Secondly, the resort’s management has been insensitive to its poor Malawian workers by allowing da Silva to continue working while he has these serious human rights violation allegations hanging around his neck. By keeping him in office, Sun ‘n’ Sand management is sending a signal that it is prepared to protect da Silva and that it cares less about the poor worker who does the donkey work at the resort.

While we hail the police for arresting da Silva and granting him bail, we ask them to thoroughly prepare for the case and ensure that justice prevails: we are not prepared to hear that a docket has grown wings and mysteriously taken to flight.

But this column takes great exception at the ubiquitous pretenders who are busy gyrating as human rights activists. And they come in all shapes and sizes. Some are even ashamed of their rallying cry and use euphemisms such as “key populations” or “minority rights”.

Come to think of it, who constitutes key population between victimised poor Malawians and their heartless expatriate bosses?

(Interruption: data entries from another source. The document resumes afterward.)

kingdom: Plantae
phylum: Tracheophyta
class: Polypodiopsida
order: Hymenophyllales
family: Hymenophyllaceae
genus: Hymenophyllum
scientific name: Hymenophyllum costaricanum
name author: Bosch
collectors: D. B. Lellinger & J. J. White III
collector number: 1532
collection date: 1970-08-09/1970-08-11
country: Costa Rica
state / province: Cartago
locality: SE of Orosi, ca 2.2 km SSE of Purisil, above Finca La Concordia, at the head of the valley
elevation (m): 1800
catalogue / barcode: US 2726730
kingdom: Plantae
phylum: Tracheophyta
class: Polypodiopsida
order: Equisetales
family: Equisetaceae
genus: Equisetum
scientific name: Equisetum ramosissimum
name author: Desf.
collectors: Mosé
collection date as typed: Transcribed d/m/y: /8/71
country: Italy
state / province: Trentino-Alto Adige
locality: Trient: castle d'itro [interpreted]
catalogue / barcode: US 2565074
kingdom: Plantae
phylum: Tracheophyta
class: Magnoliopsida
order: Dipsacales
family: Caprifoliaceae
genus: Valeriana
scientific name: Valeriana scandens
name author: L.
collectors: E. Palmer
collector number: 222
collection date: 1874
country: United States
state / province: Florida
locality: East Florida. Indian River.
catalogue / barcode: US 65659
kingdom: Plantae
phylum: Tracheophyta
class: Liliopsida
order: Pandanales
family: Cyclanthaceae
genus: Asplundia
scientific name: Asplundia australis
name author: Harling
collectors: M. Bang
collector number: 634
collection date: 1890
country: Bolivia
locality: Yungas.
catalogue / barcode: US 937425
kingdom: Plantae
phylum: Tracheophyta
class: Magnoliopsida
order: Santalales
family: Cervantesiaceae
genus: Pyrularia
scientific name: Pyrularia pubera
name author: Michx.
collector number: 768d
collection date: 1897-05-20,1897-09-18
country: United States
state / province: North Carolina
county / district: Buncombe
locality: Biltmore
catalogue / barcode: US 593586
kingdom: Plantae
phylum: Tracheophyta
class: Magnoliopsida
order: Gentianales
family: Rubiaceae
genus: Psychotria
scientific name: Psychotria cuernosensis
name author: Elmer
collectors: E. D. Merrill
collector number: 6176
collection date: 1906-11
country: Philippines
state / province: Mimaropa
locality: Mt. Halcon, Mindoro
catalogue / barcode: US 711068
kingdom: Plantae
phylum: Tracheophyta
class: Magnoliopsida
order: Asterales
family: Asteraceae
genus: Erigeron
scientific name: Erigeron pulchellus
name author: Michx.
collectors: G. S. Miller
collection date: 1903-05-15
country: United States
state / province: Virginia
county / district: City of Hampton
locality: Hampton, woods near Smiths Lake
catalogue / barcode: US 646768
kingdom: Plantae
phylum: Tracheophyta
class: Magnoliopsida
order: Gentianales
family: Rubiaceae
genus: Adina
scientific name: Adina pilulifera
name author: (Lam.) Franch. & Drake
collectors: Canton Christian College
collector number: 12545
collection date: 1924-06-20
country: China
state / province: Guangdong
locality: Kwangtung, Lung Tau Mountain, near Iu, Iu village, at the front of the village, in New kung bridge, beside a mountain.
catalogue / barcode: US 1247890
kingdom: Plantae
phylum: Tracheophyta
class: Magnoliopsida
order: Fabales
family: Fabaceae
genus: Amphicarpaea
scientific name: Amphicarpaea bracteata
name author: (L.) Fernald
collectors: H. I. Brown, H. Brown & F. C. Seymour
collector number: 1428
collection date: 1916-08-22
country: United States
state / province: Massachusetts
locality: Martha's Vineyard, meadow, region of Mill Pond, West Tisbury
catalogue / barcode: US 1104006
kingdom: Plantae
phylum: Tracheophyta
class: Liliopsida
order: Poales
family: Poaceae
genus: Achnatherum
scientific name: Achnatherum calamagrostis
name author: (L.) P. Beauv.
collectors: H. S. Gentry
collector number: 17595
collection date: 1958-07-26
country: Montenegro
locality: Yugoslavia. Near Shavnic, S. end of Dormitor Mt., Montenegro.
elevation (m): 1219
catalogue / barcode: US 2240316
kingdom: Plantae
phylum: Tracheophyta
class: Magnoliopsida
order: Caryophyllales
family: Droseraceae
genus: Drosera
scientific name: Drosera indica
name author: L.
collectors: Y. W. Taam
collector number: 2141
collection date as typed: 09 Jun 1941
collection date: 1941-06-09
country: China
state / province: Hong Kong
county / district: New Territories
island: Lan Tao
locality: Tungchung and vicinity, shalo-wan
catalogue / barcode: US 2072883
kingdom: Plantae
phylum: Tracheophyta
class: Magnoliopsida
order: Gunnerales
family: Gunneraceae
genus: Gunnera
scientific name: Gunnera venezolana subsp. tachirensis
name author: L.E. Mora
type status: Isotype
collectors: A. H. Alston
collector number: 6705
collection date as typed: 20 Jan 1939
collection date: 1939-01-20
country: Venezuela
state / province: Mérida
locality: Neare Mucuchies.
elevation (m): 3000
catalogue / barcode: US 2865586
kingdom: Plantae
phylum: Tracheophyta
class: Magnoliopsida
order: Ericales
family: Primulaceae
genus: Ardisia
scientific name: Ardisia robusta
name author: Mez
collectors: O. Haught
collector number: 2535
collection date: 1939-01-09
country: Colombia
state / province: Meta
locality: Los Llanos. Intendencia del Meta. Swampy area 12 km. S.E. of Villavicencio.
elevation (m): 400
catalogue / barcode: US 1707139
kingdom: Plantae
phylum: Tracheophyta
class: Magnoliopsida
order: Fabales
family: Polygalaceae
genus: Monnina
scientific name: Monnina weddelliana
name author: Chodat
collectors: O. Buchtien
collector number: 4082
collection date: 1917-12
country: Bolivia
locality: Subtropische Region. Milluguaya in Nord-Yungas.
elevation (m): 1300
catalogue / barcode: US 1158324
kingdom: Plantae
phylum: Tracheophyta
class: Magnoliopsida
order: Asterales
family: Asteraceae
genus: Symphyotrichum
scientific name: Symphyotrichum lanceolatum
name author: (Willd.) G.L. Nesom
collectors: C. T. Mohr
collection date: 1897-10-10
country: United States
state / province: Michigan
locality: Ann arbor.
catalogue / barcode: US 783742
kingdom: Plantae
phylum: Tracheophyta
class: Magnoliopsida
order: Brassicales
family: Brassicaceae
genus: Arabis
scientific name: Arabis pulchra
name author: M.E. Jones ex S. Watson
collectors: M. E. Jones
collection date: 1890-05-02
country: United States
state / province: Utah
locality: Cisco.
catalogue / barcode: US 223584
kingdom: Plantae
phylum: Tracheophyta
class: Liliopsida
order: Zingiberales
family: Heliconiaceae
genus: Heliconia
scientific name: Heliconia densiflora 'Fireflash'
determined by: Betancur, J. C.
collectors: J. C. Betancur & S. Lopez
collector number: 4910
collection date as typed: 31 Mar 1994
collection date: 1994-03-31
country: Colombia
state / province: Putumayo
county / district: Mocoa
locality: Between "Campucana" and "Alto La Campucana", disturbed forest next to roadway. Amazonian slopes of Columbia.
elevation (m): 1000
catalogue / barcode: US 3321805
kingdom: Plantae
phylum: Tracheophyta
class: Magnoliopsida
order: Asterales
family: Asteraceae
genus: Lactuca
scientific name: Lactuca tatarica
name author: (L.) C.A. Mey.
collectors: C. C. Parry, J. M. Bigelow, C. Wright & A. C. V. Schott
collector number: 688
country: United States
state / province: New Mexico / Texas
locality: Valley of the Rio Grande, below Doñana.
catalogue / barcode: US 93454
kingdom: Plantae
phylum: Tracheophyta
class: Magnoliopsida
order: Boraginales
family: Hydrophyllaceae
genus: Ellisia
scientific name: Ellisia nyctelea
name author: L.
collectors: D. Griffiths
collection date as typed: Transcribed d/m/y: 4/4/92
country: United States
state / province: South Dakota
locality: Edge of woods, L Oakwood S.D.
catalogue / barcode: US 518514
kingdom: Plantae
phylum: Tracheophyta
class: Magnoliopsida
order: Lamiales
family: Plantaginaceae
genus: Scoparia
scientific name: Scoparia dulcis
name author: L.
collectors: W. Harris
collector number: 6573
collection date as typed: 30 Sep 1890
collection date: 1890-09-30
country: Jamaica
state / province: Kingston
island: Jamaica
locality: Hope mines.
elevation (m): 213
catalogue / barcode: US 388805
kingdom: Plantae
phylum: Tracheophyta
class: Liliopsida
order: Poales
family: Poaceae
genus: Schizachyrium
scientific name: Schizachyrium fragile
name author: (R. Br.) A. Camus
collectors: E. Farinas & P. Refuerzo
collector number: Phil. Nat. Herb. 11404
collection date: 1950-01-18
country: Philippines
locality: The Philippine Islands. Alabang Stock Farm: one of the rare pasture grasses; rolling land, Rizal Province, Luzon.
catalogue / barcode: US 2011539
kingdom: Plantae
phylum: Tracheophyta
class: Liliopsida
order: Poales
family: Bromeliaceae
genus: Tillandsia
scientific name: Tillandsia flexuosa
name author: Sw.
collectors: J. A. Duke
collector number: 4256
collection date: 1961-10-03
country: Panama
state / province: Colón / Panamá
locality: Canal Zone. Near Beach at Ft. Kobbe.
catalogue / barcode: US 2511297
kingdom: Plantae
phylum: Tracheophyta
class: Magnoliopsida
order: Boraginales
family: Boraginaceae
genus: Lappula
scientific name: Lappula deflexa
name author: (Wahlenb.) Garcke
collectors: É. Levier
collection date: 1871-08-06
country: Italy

And between the rich investors and the peasant worker, whose rights are a minority?

Perhaps the plight of poor Christina cannot catch the attention of the rich sponsors from the West.

Yes, what with facts that the country has witnessed a lot of abuse at work places but the issues just fizzle out like that. We are talking of complaints of abuse of Malawian workers at several holiday resorts and cases of poor Malawian workers being locked up in hot bakeries overnight.

We are also mindful of the treatment that Malawian guards suffer at the hands of foreigners when they are forced to be under security lights, exposing them to danger from thugs. And most of these guards are never provided with sanitary facilities or food during their night shifts.

And Christina’s plight came to light just two days before Malawi joined the rest of the world in observing 16 days of activism against gender-based violence. The activism mainly tilts towards ending violence against women and the girl-child. Is Christina’s plight not befitting the billing of gender-based violence?

Malawians expect the Minister of Labour and Manpower Development, Henry Mussa, to rise to the occasion and protect the poor Malawian worker who voted in the current administration.

We want to see action from the government, and gender activists. Malawians are especially interested in seeing if at all the human rights activists, in general, will fight for poor Christina. Will the activists see her poverty or her plight? Will they consider her as a key population? Will they see her rights as minority in the face of the mighty and obscenely rich bosses?